Passage cité =
● ● ● ●
Si historiquement, en droit international « les limitations de l’indépendance des Etats ne se présument pas », la tendance – elle n’est pas nouvelle – est à l’encadrement des compétences étatiques. Cet encadrement naît parfois de la volonté de l’Etat même, parfois de l’activité de la société internationale dans sa forme institutionnalisée. Les textes nés des travaux des institutions, qu’elles soient universelles ou régionales, bien que non contraignants pour la plupart, ne sont pas dénués d’influence sur le devenir des comportements étatiques. La récente résolution du Conseil des droits de l’homme sur le droit à la nationalité des femmes et des enfants constitue à cet égard un pas de plus vers la consécration en droit international des droits de l’homme d’un droit à la nationalité.
● ● ● ●
Les consignes =
a. D'après le passage sur le droit à la nationalité, quel organe a adopté la récente résolution sur le droit à la nationalité des femmes et des enfants ?
b. Prolongez, s'il vous plaît, le passage sur le droit à la nationalité à partir de sa dernière phrase.
Les entrées proviennent d'une autre source que le passage.
● ● ● ●
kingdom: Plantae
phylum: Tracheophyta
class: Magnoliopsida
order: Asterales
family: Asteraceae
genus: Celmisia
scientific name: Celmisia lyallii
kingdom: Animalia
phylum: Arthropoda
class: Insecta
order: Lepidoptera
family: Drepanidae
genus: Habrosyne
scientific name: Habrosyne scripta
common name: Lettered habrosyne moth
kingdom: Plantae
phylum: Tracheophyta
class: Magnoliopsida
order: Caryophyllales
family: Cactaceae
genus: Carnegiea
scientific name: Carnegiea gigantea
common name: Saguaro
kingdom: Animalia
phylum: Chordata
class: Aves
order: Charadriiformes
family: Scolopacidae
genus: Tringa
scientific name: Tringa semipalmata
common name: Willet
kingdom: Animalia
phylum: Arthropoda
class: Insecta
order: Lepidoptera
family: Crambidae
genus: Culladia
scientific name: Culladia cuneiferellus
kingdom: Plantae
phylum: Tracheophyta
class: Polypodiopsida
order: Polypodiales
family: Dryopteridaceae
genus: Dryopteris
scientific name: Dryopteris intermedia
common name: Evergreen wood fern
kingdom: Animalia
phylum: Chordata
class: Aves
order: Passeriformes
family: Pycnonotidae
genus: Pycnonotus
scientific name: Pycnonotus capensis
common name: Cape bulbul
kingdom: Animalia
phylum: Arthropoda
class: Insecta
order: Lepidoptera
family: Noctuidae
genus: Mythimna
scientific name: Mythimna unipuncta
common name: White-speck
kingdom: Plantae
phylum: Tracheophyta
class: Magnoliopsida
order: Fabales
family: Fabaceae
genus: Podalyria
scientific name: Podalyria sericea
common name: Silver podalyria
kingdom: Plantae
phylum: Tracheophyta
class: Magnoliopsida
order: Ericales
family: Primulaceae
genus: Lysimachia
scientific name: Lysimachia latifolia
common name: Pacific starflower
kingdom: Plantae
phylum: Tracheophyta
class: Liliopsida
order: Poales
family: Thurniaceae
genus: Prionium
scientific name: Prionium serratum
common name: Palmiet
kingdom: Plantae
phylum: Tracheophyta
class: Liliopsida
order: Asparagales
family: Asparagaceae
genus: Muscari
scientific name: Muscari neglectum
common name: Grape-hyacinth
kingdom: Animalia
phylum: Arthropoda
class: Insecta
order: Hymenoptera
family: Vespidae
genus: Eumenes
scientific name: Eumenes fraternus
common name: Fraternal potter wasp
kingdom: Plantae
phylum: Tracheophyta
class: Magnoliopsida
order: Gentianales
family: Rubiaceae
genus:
● ● ● ●
Réponses attendues =
a. Le Conseil des droits de l'homme.

b.
Une compétence exclusive d’abord peu encadrée en droit international

 

En 1923, la Cour Permanente de Justice Internationale affirmait que « [l]a question de savoir si une certaine matière rentre ou ne rentre pas dans le domaine exclusif d’un Etat est une question essentiellement relative : elle dépend du développement des rapports internationaux ». Classiquement, la Cour ajouta alors que les questions de nationalité relevaient du domaine réservé de l’Etat, qui exerçait là une compétence exclusive. L’attribution comme le retrait de la nationalité, définie par la Cour Internationale de Justice (CIJ) comme un « lien juridique ayant à sa base un fait social de rattachement, une solidarité effective d’existence, d’intérêts, de sentiments jointe à une réciprocité de droits et de devoirs », est donc longtemps perçue comme revêtant un caractère discrétionnaire. LaConvention de la Haye de 1930 traduit bien le caractère exclusif de la compétence, puisqu’elle affirme dans son article 1er qu’ « il appartient à chaque Etat de déterminer par sa législation quels sont ses nationaux », avant de rappeler que le droit international peut en encadrer l’exercice. Ainsi la Convention ajoute que la loi étatique doit « être en accord avec les conventions internationales, la coutume internationale et les principes de droit  généralement reconnus en matière de nationalité ».

La seule limite externe à la compétence personnelle trouve alors sa source dans la relative opposabilité du lien de nationalité, précisée par la CIJ dans l’affaire Nottebohm. Fondée sur l’idée que la nationalité est un lien juridique exprimant une solidarité d’existence, d’intérêts, de sentiments entre l’Etat et son national, elle doit être réelle pour pouvoir produire ses effets à l’égard des tiers. Mais très vite, la pression du droit international des droits de l’homme change cet état de fait.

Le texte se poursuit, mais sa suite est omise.